▶ [JOB]
Please count the lines in the data below that contain the word "name" and reply with that number alone.

──────────────────────────────

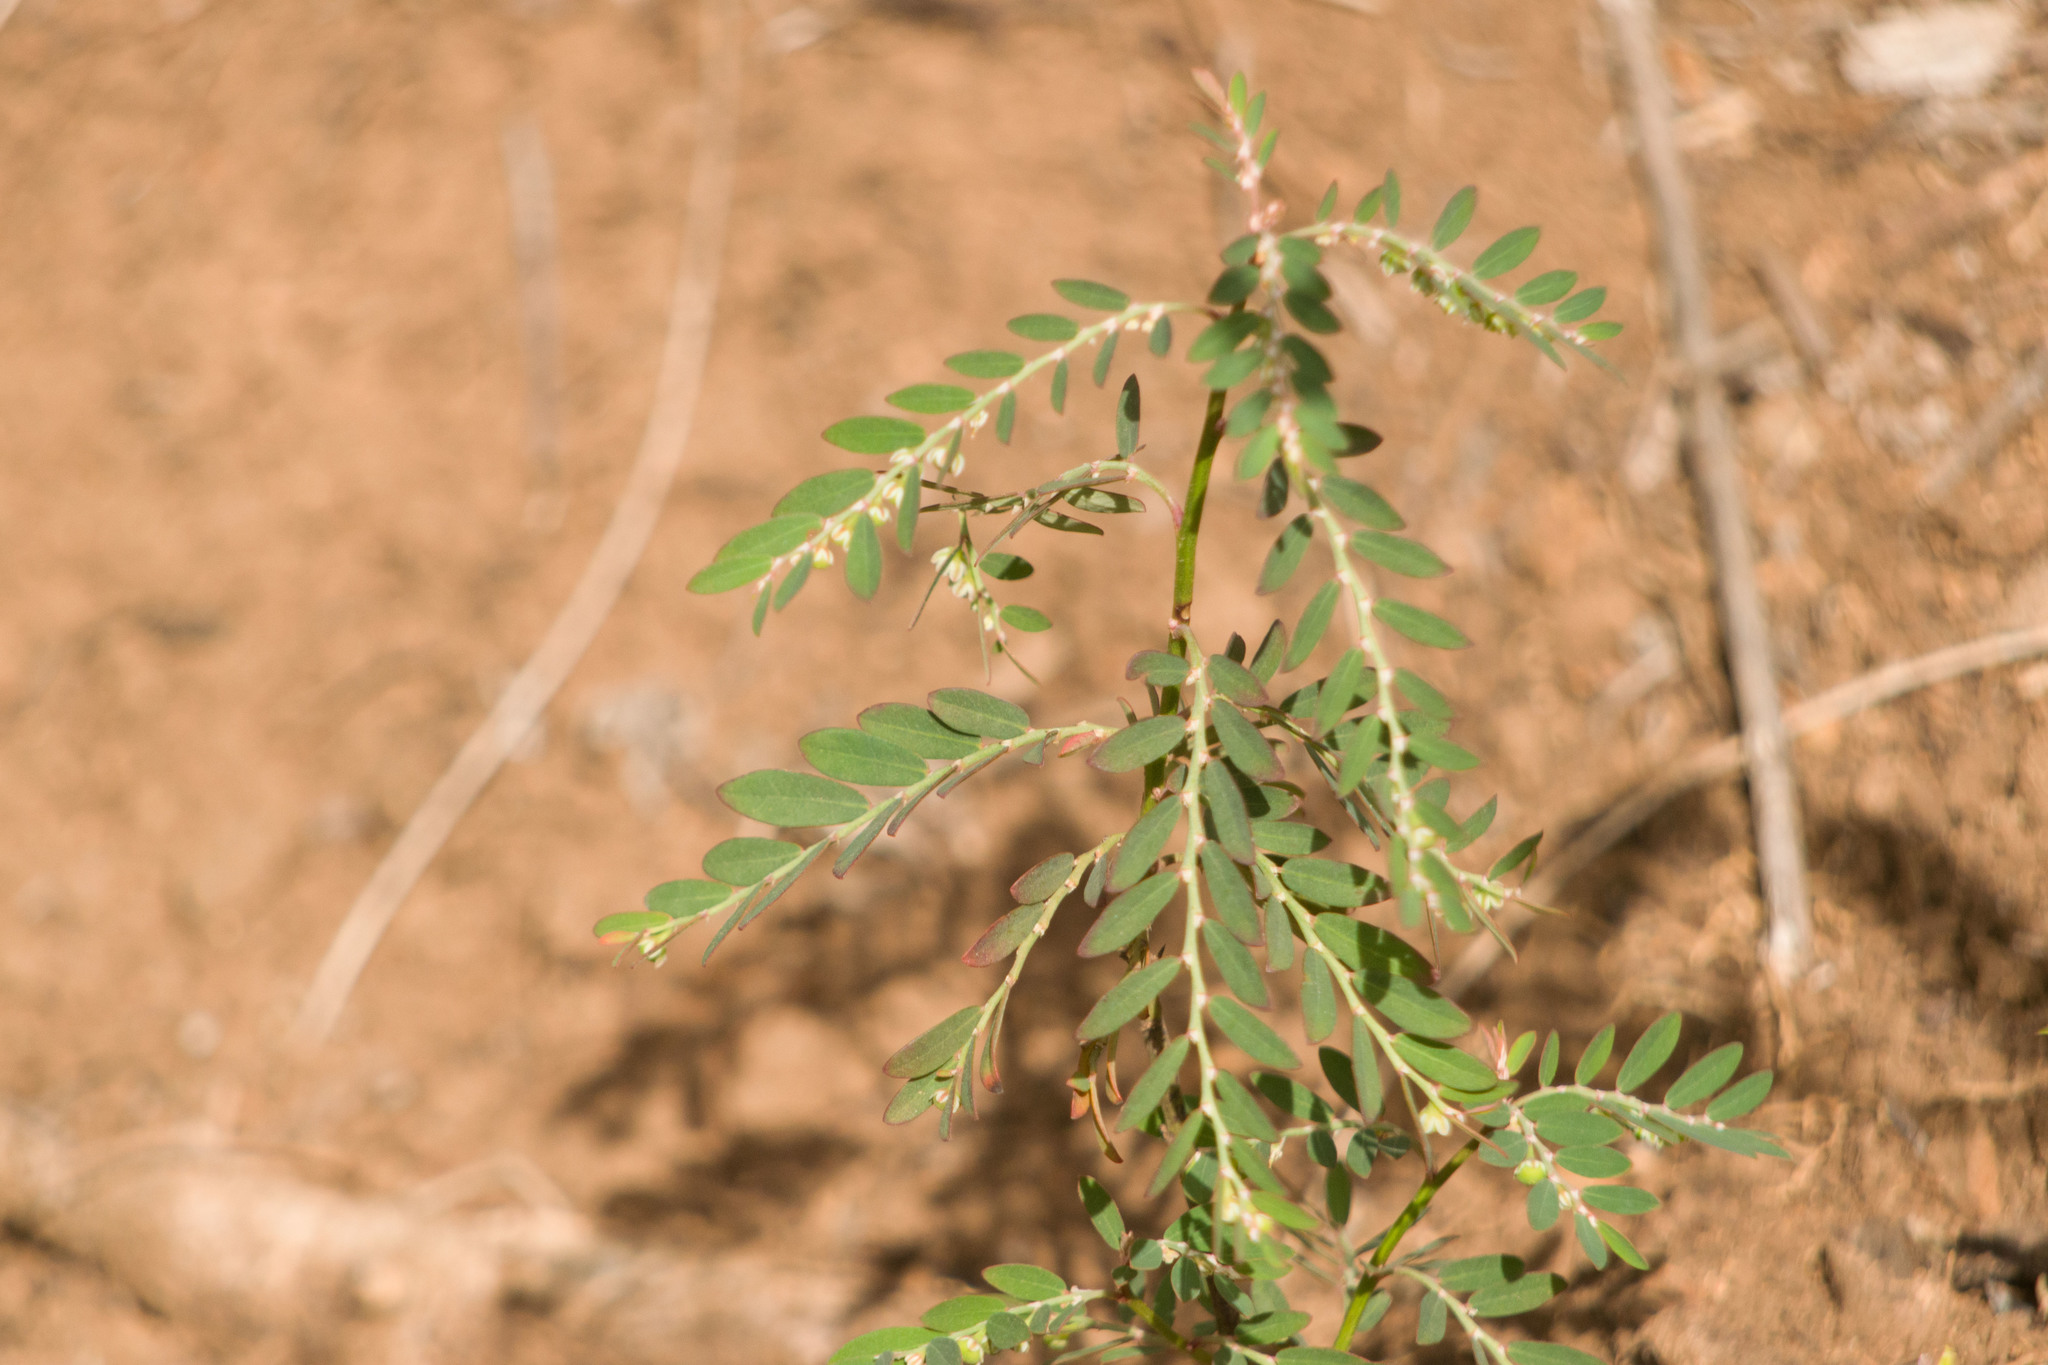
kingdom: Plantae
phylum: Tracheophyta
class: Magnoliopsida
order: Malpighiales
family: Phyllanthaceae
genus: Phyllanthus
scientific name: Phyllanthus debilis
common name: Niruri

──────────────────────────────

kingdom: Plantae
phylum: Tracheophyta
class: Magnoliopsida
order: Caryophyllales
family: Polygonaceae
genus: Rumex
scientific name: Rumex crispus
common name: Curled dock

──────────────────────────────

▶ [RESPONSE TO THE EXERCISE]
4